Stored data entries
[Start of section]

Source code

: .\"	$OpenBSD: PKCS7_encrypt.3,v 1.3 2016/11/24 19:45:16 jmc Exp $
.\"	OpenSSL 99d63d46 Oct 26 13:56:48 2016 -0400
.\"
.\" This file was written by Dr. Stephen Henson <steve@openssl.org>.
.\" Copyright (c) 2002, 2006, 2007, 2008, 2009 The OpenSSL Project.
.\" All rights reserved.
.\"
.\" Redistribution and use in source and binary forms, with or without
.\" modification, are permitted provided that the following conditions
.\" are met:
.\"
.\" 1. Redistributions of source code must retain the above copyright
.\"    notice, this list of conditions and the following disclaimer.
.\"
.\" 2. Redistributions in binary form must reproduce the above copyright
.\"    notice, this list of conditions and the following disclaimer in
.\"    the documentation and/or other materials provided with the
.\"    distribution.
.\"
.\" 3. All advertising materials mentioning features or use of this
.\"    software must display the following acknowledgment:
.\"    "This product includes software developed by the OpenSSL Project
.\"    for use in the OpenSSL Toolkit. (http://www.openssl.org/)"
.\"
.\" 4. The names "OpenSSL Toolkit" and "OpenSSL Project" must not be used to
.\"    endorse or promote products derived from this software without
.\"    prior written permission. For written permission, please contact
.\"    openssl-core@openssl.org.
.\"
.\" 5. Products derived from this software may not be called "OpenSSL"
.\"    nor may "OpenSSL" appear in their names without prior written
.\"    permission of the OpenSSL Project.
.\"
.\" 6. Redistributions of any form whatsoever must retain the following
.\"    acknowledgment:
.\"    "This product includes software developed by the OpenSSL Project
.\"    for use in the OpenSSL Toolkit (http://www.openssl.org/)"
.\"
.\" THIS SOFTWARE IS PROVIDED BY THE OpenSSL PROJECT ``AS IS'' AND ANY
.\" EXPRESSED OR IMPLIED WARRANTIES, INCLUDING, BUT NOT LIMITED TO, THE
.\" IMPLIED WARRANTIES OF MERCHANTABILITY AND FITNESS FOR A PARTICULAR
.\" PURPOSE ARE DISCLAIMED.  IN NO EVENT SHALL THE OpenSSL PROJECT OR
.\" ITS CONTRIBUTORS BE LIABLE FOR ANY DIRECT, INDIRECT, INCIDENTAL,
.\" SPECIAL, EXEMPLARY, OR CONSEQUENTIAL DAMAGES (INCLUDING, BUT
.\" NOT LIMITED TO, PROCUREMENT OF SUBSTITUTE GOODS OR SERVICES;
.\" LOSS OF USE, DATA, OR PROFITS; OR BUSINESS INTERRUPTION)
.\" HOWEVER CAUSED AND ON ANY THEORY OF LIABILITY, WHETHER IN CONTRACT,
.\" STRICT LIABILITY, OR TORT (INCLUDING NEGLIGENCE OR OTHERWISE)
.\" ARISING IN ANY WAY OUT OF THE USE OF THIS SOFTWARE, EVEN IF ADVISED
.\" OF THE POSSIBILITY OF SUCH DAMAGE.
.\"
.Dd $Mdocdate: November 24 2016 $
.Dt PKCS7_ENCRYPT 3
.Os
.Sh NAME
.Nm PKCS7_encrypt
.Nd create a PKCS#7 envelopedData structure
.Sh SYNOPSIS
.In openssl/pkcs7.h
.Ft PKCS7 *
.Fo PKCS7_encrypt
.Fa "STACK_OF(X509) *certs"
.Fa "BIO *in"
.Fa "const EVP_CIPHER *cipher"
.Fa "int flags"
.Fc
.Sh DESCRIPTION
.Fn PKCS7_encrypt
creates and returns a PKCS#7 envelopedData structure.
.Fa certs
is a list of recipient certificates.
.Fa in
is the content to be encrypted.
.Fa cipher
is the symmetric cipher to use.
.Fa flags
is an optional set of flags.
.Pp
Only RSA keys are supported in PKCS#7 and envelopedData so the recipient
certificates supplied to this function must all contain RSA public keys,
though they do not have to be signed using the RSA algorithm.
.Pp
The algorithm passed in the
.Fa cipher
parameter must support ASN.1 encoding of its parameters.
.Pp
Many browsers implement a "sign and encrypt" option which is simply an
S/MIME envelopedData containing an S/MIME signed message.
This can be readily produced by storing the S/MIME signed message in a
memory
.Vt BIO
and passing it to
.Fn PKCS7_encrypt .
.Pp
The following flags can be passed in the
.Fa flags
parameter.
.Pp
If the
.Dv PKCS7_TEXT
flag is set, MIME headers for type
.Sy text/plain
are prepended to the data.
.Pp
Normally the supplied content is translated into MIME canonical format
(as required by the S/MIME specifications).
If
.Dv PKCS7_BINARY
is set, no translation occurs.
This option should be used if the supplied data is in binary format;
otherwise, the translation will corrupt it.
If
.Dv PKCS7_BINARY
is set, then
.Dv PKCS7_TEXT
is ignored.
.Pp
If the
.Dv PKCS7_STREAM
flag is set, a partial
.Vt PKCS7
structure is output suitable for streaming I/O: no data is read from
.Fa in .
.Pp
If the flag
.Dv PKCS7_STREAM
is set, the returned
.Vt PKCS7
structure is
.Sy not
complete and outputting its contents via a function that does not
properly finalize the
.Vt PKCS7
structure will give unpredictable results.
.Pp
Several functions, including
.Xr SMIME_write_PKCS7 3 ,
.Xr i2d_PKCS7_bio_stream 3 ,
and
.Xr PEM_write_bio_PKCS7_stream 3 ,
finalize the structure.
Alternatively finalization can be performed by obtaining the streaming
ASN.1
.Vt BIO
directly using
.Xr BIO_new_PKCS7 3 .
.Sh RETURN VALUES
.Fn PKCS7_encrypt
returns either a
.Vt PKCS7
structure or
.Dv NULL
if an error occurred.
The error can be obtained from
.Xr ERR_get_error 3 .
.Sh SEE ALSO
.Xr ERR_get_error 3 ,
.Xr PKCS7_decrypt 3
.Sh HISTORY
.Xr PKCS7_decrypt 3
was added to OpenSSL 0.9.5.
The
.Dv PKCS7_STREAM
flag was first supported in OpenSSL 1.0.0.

[End of section]

- **Your objective**: State how many lines in the data include the string "cipher". Nothing else belongs in the reply.

- **Worked solution**: 4